Dataset excerpts section start

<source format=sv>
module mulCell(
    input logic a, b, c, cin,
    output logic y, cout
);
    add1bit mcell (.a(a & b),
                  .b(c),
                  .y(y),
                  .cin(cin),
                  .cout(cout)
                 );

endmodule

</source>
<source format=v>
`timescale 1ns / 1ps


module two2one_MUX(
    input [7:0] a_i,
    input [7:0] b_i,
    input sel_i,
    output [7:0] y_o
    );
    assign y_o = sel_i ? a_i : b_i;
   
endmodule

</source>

Dataset excerpts section end
Dataset excerpts section start

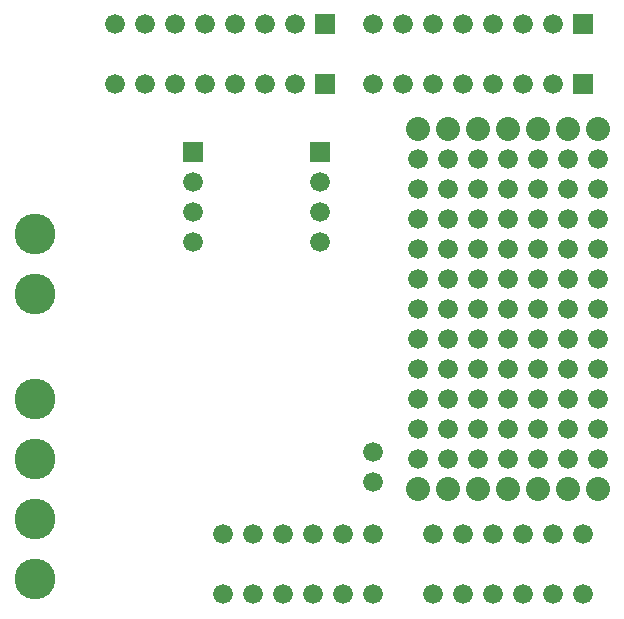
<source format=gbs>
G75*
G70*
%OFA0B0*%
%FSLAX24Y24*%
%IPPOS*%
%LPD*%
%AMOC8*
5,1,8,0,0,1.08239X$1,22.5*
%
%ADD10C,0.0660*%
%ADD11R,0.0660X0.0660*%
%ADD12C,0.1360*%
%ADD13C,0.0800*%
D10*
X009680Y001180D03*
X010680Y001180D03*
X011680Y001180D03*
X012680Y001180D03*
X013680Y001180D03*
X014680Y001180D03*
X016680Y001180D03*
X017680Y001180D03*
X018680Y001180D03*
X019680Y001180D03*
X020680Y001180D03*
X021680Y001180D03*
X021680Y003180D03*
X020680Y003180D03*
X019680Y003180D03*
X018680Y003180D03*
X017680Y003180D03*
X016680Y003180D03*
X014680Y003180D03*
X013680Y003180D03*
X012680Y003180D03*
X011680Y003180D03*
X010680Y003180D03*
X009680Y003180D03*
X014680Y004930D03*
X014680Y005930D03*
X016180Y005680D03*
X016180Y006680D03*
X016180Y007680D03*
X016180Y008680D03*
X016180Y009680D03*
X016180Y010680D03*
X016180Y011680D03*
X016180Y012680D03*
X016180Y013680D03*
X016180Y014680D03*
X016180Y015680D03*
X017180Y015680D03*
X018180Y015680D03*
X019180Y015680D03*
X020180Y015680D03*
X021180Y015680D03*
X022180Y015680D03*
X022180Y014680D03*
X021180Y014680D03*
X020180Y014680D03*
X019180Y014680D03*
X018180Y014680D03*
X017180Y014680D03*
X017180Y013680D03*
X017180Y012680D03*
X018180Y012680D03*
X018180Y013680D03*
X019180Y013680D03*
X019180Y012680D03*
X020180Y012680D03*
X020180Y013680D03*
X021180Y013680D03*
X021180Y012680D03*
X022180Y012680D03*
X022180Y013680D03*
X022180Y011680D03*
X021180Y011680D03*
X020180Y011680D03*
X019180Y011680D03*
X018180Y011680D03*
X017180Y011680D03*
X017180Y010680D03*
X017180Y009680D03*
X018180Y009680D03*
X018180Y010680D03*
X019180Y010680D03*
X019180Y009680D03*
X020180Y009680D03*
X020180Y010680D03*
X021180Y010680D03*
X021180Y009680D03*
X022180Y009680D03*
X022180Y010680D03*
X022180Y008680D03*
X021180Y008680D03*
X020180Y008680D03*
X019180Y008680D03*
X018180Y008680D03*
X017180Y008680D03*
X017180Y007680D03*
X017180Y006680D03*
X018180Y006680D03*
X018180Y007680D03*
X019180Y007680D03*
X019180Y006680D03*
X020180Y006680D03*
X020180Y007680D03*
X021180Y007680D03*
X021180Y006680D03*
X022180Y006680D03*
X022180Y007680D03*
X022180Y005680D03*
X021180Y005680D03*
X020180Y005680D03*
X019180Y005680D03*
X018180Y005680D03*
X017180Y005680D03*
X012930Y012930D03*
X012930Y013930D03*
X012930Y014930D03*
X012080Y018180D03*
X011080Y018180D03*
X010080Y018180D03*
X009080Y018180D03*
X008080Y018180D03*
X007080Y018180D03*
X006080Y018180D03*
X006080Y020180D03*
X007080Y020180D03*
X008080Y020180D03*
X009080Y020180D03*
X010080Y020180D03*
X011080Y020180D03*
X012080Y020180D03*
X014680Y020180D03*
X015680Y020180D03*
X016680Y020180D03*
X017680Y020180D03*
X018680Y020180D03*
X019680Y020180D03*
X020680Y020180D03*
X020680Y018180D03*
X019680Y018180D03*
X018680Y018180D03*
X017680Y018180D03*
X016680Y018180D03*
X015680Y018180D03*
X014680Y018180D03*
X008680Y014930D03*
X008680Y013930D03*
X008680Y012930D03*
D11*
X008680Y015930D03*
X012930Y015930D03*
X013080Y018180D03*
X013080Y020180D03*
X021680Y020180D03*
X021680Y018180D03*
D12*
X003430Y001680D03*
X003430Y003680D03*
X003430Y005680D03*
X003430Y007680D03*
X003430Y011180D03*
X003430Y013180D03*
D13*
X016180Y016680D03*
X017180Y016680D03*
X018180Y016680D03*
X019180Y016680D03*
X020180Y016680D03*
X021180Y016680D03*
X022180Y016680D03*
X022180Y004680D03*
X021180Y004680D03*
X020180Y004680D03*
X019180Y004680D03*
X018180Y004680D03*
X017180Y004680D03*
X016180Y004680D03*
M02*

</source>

Dataset excerpts section end

> [Task to complete] Could you please find every line of the listing above holding the string "input" and copy it?

> [Solution for this problem]
    input logic a, b, c, cin,
    input [7:0] a_i,
    input [7:0] b_i,
    input sel_i,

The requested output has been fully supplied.